Though Royalton (a subsidiary of Sunwing Travel Group) isn’t quite a household name in Saint Lucia at this time, the hotel’s predecessors certainly have a storied history. Standing proudly over the graves of two former mega-hotels turned mega-failures, Sunwing Travel Group’s Chairman Colin Hunter stated that his history with Saint Lucia is in fact closely connected with the defunct Club Saint Lucia and the Gobats —the prominent British-Saint Lucian millionaire hoteliers whose son, sadly, was in 2014 assassinated less than a mile from where the Royalton stands today.
With over 8,000 rooms under management throughout Cuba, Jamaica, the Dominican Republic and Antigua, along with a dominant position in air lift into the Caribbean via STG’s other subsidiary business, Sunwing Airlines (Hunter told reporters that his airline is currently averaging over 100 flights to Cuba per week), the vertically integrated travel and leisure conglomerate shows no signs of slowing growth.
Founded as recently as 2002, STG has pursued aggressive growth in the North American and Caribbean regions, largely through a heavily M&A focused growth strategy targeting tour operators in several regions. Three years in, the group rolled out Sunwing Airlines, which today boasts an impressive fleet of 37 airlines. Shortly afterwards, Sunwing Travel Group entered into a strategic merger with TUI Group, a Germany-based tourism behemoth and the largest leisure and travel company in the world.
Unrelatedly or otherwise, TUI Group-owned and operated cruises also frequently call into Port Castries, delivering thousands of tourists per month to Saint Lucia’s shores. In keeping with Sunwing’s trend of acquiring its sun-beaten competitors eager to get out of the Caribbean heat, their 49% minority shareholder TUI Group seems to agree with the tactic, evinced by its recent purchase-and-convert deal of Royal Caribbean International’s Splendor of the Seas and Legend of the Seas lines into their very own TUI Discovery.
Overall, Sunwing & TUI’s interests in Saint Lucia seem to represent what the government hopes is a renewal of positive sentiment in the nation’s ability to attract foreign investment.

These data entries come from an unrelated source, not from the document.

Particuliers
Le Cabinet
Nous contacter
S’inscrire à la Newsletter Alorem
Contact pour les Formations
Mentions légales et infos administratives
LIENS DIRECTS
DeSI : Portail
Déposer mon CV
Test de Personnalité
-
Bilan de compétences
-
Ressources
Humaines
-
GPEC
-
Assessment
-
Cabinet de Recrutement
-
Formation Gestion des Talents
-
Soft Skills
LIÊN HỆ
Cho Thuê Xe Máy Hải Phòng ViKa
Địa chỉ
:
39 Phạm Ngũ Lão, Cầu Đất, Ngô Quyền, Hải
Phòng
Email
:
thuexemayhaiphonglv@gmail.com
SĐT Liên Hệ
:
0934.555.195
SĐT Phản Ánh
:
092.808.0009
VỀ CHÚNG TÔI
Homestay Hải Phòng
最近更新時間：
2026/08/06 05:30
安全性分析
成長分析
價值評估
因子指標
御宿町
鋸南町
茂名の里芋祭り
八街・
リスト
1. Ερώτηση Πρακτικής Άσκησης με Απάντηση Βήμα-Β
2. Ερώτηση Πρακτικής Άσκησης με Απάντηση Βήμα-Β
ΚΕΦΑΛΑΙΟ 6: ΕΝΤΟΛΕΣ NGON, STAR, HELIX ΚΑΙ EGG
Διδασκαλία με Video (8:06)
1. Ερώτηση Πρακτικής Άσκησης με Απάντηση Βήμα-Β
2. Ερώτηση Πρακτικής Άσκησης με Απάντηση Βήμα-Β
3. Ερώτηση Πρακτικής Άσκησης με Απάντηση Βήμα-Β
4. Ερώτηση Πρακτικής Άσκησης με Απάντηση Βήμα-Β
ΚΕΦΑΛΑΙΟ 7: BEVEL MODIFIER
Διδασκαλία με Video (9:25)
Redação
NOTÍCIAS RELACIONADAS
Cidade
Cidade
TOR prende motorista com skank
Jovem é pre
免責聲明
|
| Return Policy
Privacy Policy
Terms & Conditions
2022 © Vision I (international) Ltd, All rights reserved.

Judging by this company’s footprint on the island, it appears the best brains in the Ministries of Finance and Tourism might finally be onto something after all.
Asked by this reporter how Saint Lucia could increase its competitive advantages as a destination for tourism investment, the Canadian hospitality magnate called on the government to “do something about that airport”, alluding to the 90-minute journey his guests must currently endure as they skirt the poorly-lit cliff-side roads that line Saint Lucia’s coasts. Hunter further stated that what countries such as Saint Lucia need is “mass tourism; not just those boutique hotels.” The chairman dropped that gem shortly after he announced that this week Sunwing will be opening a bigger and—if you can believe it—more beautiful resort in Negril, Jamaica!